• Data provided:
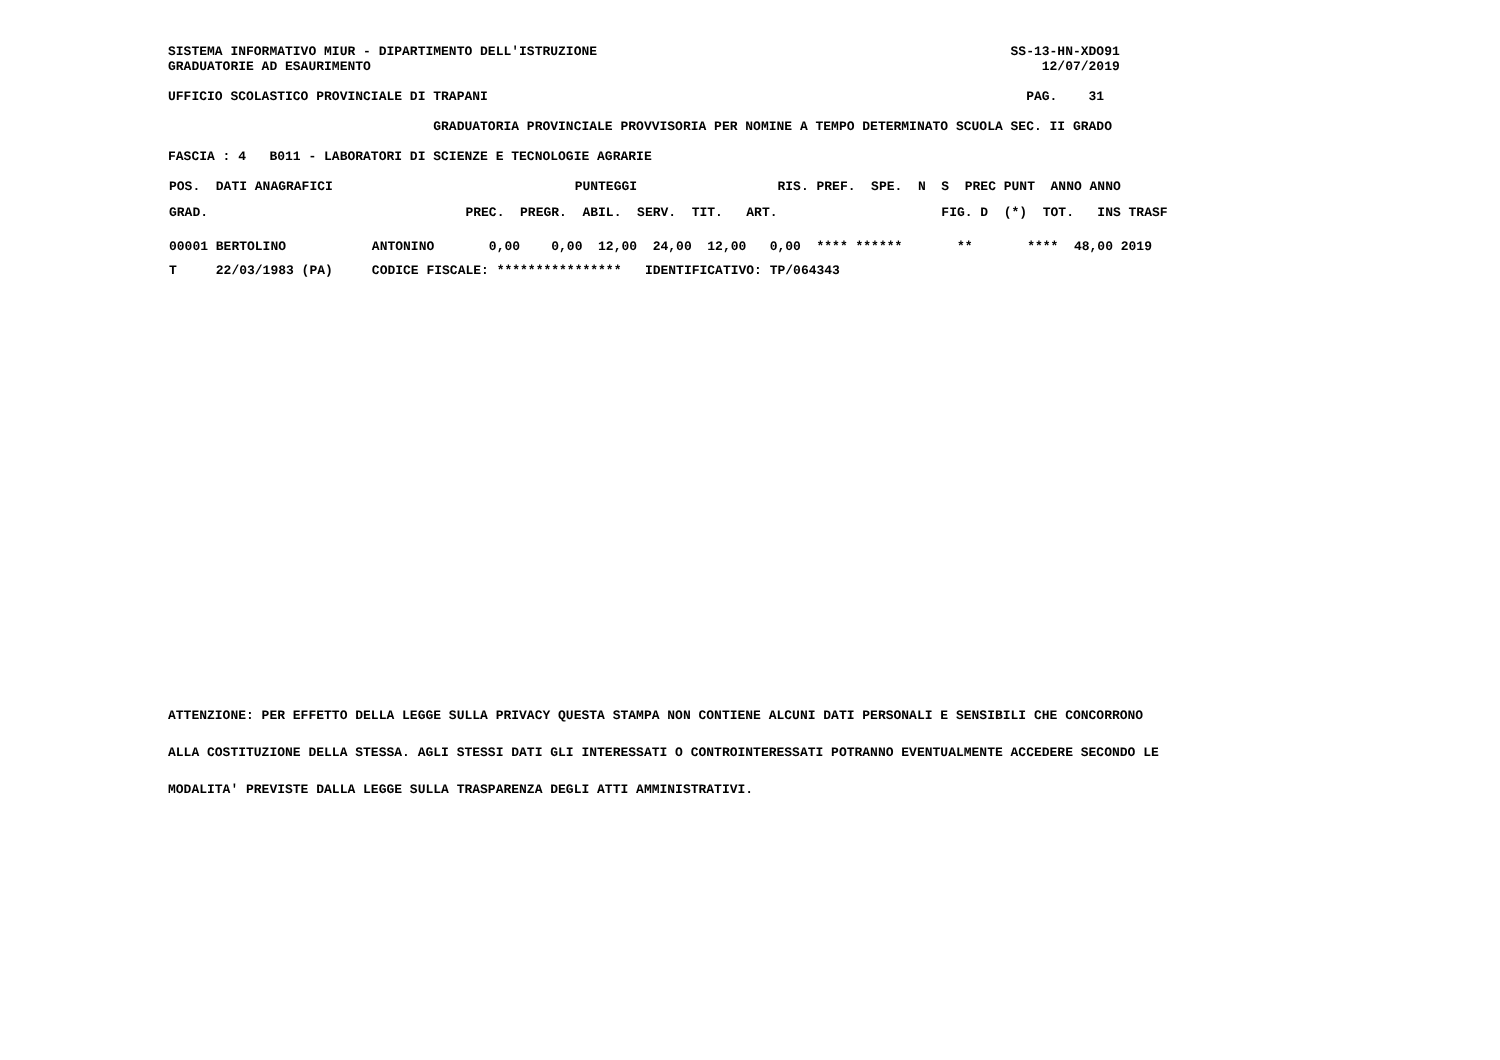SISTEMA INFORMATIVO MIUR - DIPARTIMENTO DELL'ISTRUZIONE                                                     SS-13-HN-XDO91
GRADUATORIE AD ESAURIMENTO                                                                                      12/07/2019

UFFICIO SCOLASTICO PROVINCIALE DI TRAPANI                                                                     PAG.    31

                                  GRADUATORIA PROVINCIALE PROVVISORIA PER NOMINE A TEMPO DETERMINATO SCUOLA SEC. II GRADO

FASCIA : 4   B011 - LABORATORI DI SCIENZE E TECNOLOGIE AGRARIE
| POS. DATI ANAGRAFICI PUNTEGGI RIS. PREF. SPE. N S PREC PUNT ANNO ANNO |
| GRAD. PREC. PREGR. ABIL. SERV. TIT. ART. FIG. D (*) TOT. INS TRASF |
| 00001 BERTOLINO ANTONINO 0,00 0,00 12,00 24,00 12,00 0,00 **** ****** ** **** 48,00 2019 |
| T 22/03/1983 (PA) CODICE FISCALE: **************** IDENTIFICATIVO: TP/064343 |
ATTENZIONE: PER EFFETTO DELLA LEGGE SULLA PRIVACY QUESTA STAMPA NON CONTIENE ALCUNI DATI PERSONALI E SENSIBILI CHE CONCORRONO
ALLA COSTITUZIONE DELLA STESSA. AGLI STESSI DATI GLI INTERESSATI O CONTROINTERESSATI POTRANNO EVENTUALMENTE ACCEDERE SECONDO LE
MODALITA' PREVISTE DALLA LEGGE SULLA TRASPARENZA DEGLI ATTI AMMINISTRATIVI.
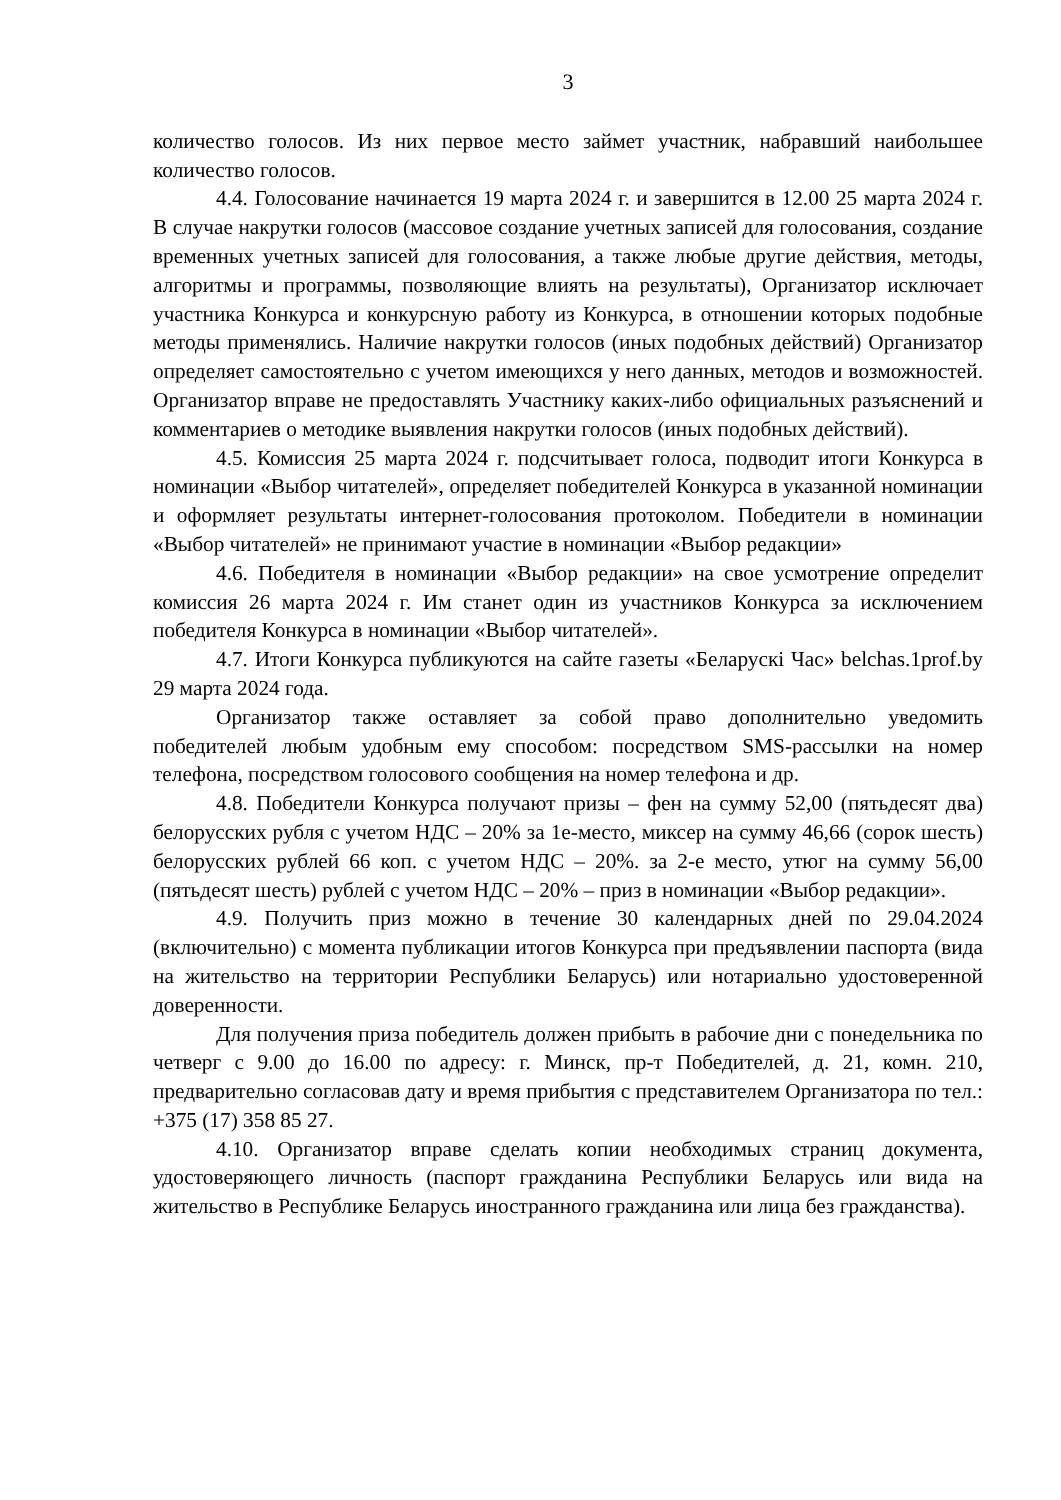3
количество голосов. Из них первое место займет участник, набравший наибольшее количество голосов.
4.4. Голосование начинается 19 марта 2024 г. и завершится в 12.00 25 марта 2024 г. В случае накрутки голосов (массовое создание учетных записей для голосования, создание временных учетных записей для голосования, а также любые другие действия, методы, алгоритмы и программы, позволяющие влиять на результаты), Организатор исключает участника Конкурса и конкурсную работу из Конкурса, в отношении которых подобные методы применялись. Наличие накрутки голосов (иных подобных действий) Организатор определяет самостоятельно с учетом имеющихся у него данных, методов и возможностей. Организатор вправе не предоставлять Участнику каких-либо официальных разъяснений и комментариев о методике выявления накрутки голосов (иных подобных действий).
4.5. Комиссия 25 марта 2024 г. подсчитывает голоса, подводит итоги Конкурса в номинации «Выбор читателей», определяет победителей Конкурса в указанной номинации и оформляет результаты интернет-голосования протоколом. Победители в номинации «Выбор читателей» не принимают участие в номинации «Выбор редакции»
4.6. Победителя в номинации «Выбор редакции» на свое усмотрение определит комиссия 26 марта 2024 г. Им станет один из участников Конкурса за исключением победителя Конкурса в номинации «Выбор читателей».
4.7. Итоги Конкурса публикуются на сайте газеты «Беларускі Час» belchas.1prof.by 29 марта 2024 года.
Организатор также оставляет за собой право дополнительно уведомить победителей любым удобным ему способом: посредством SMS-рассылки на номер телефона, посредством голосового сообщения на номер телефона и др.
4.8. Победители Конкурса получают призы – фен на сумму 52,00 (пятьдесят два) белорусских рубля с учетом НДС – 20% за 1е-место, миксер на сумму 46,66 (сорок шесть) белорусских рублей 66 коп. с учетом НДС – 20%. за 2-е место, утюг на сумму 56,00 (пятьдесят шесть) рублей с учетом НДС – 20% – приз в номинации «Выбор редакции».
4.9. Получить приз можно в течение 30 календарных дней по 29.04.2024 (включительно) с момента публикации итогов Конкурса при предъявлении паспорта (вида на жительство на территории Республики Беларусь) или нотариально удостоверенной доверенности.
Для получения приза победитель должен прибыть в рабочие дни с понедельника по четверг с 9.00 до 16.00 по адресу: г. Минск, пр-т Победителей, д. 21, комн. 210, предварительно согласовав дату и время прибытия с представителем Организатора по тел.: +375 (17) 358 85 27.
4.10. Организатор вправе сделать копии необходимых страниц документа, удостоверяющего личность (паспорт гражданина Республики Беларусь или вида на жительство в Республике Беларусь иностранного гражданина или лица без гражданства).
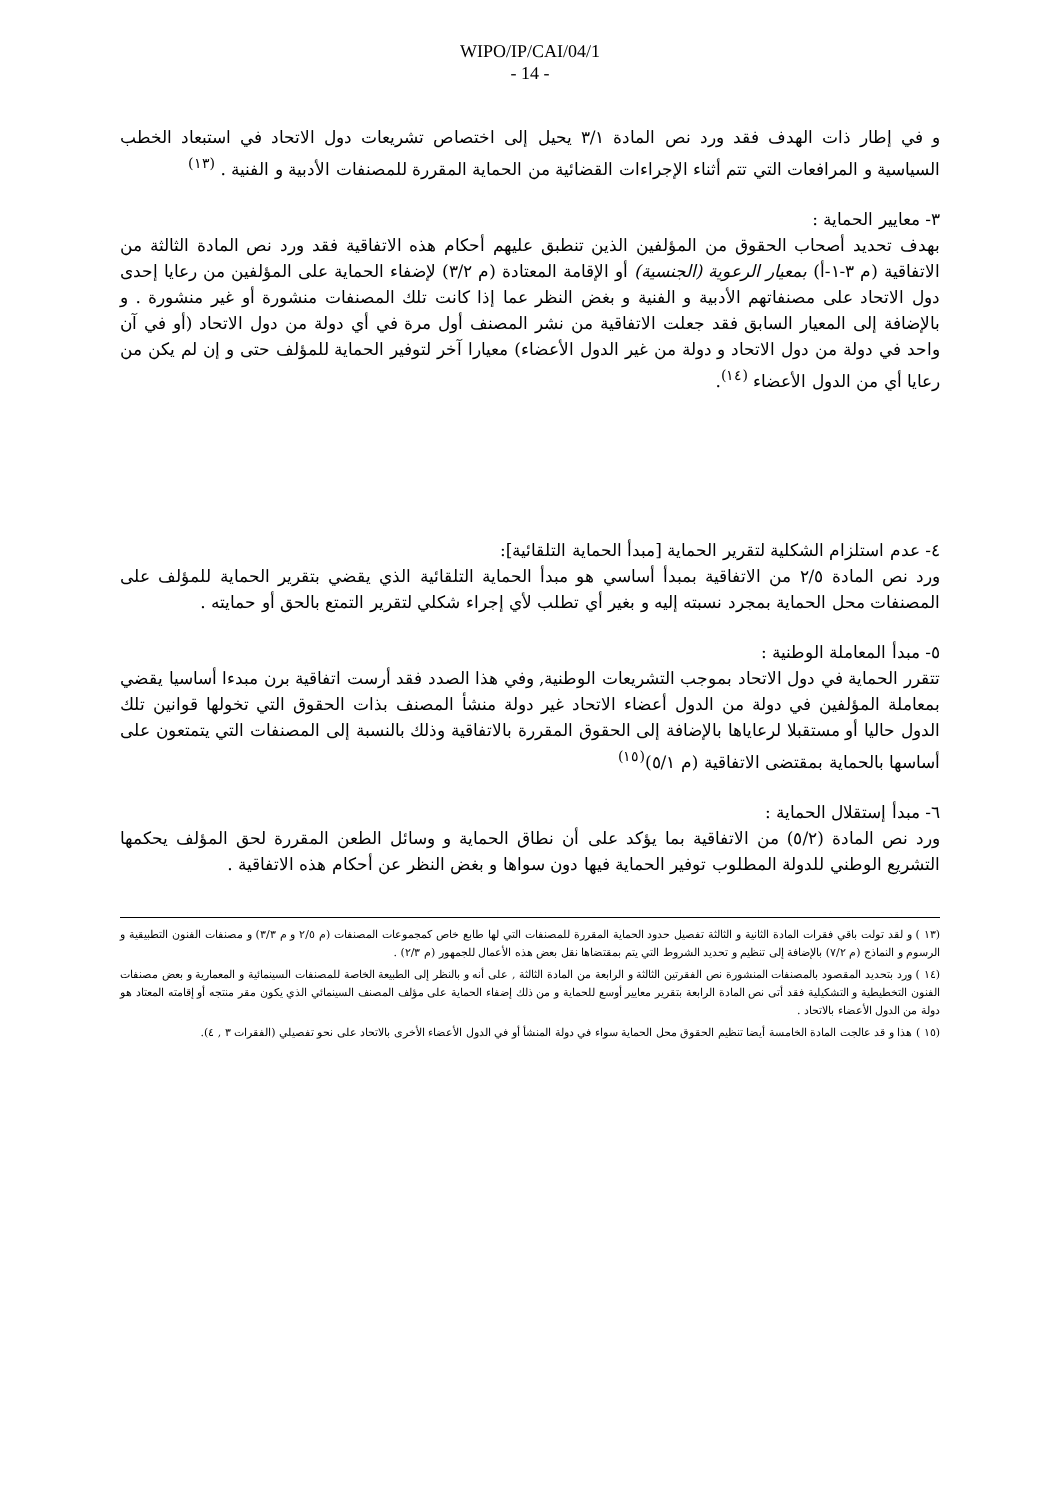WIPO/IP/CAI/04/1
- 14 -
و في إطار ذات الهدف فقد ورد نص المادة ٣/١ يحيل إلى اختصاص تشريعات دول الاتحاد في استبعاد الخطب السياسية و المرافعات التي تتم أثناء الإجراءات القضائية من الحماية المقررة للمصنفات الأدبية و الفنية . <sup>(١٣)</sup>
٣- معايير الحماية :
بهدف تحديد أصحاب الحقوق من المؤلفين الذين تنطبق عليهم أحكام هذه الاتفاقية فقد ورد نص المادة الثالثة من الاتفاقية (م ٣-١-أ) بمعيار الرعوية (الجنسية) أو الإقامة المعتادة (م ٣/٢) لإضفاء الحماية على المؤلفين من رعايا إحدى دول الاتحاد على مصنفاتهم الأدبية و الفنية و بغض النظر عما إذا كانت تلك المصنفات منشورة أو غير منشورة . و بالإضافة إلى المعيار السابق فقد جعلت الاتفاقية من نشر المصنف أول مرة في أي دولة من دول الاتحاد (أو في آن واحد في دولة من دول الاتحاد و دولة من غير الدول الأعضاء) معيارا آخر لتوفير الحماية للمؤلف حتى و إن لم يكن من رعايا أي من الدول الأعضاء <sup>(١٤)</sup>.
٤- عدم استلزام الشكلية لتقرير الحماية [مبدأ الحماية التلقائية]:
ورد نص المادة ٢/٥ من الاتفاقية بمبدأ أساسي هو مبدأ الحماية التلقائية الذي يقضي بتقرير الحماية للمؤلف على المصنفات محل الحماية بمجرد نسبته إليه و بغير أي تطلب لأي إجراء شكلي لتقرير التمتع بالحق أو حمايته .
٥- مبدأ المعاملة الوطنية :
تتقرر الحماية في دول الاتحاد بموجب التشريعات الوطنية, وفي هذا الصدد فقد أرست اتفاقية برن مبدءا أساسيا يقضي بمعاملة المؤلفين في دولة من الدول أعضاء الاتحاد غير دولة منشأ المصنف بذات الحقوق التي تخولها قوانين تلك الدول حاليا أو مستقبلا لرعاياها بالإضافة إلى الحقوق المقررة بالاتفاقية وذلك بالنسبة إلى المصنفات التي يتمتعون على أساسها بالحماية بمقتضى الاتفاقية (م ٥/١)<sup>(١٥)</sup>
٦- مبدأ إستقلال الحماية :
ورد نص المادة (٥/٢) من الاتفاقية بما يؤكد على أن نطاق الحماية و وسائل الطعن المقررة لحق المؤلف يحكمها التشريع الوطني للدولة المطلوب توفير الحماية فيها دون سواها و بغض النظر عن أحكام هذه الاتفاقية .
(١٣ ) و لقد تولت باقي فقرات المادة الثانية و الثالثة تفصيل حدود الحماية المقررة للمصنفات التي لها طابع خاص كمجموعات المصنفات (م ٢/٥ و م ٣/٣) و مصنفات الفنون التطبيقية و الرسوم و النماذج (م ٧/٢) بالإضافة إلى تنظيم و تحديد الشروط التي يتم بمقتضاها نقل بعض هذه الأعمال للجمهور (م ٢/٣) .
(١٤ ) ورد بتحديد المقصود بالمصنفات المنشورة نص الفقرتين الثالثة و الرابعة من المادة الثالثة , على أنه و بالنظر إلى الطبيعة الخاصة للمصنفات السينمائية و المعمارية و بعض مصنفات الفنون التخطيطية و التشكيلية فقد أتى نص المادة الرابعة بتقرير معايير أوسع للحماية و من ذلك إضفاء الحماية على مؤلف المصنف السينمائي الذي يكون مقر منتجه أو إقامته المعتاد هو دولة من الدول الأعضاء بالاتحاد .
(١٥ ) هذا و قد عالجت المادة الخامسة أيضا تنظيم الحقوق محل الحماية سواء في دولة المنشأ أو في الدول الأعضاء الأخرى بالاتحاد على نحو تفصيلي (الفقرات ٣ , ٤).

• Problem description: Would you output the lines above from the line holding "ALLA COSTITUZIONE DELLA" up to and including the line holding "количество голосов. Из", exactly and only those, with no pictures?

• Response box:
ALLA COSTITUZIONE DELLA STESSA. AGLI STESSI DATI GLI INTERESSATI O CONTROINTERESSATI POTRANNO EVENTUALMENTE ACCEDERE SECONDO LE
MODALITA' PREVISTE DALLA LEGGE SULLA TRASPARENZA DEGLI ATTI AMMINISTRATIVI.
3
количество голосов. Из них первое место займет участник, набравший наибольшее количество голосов.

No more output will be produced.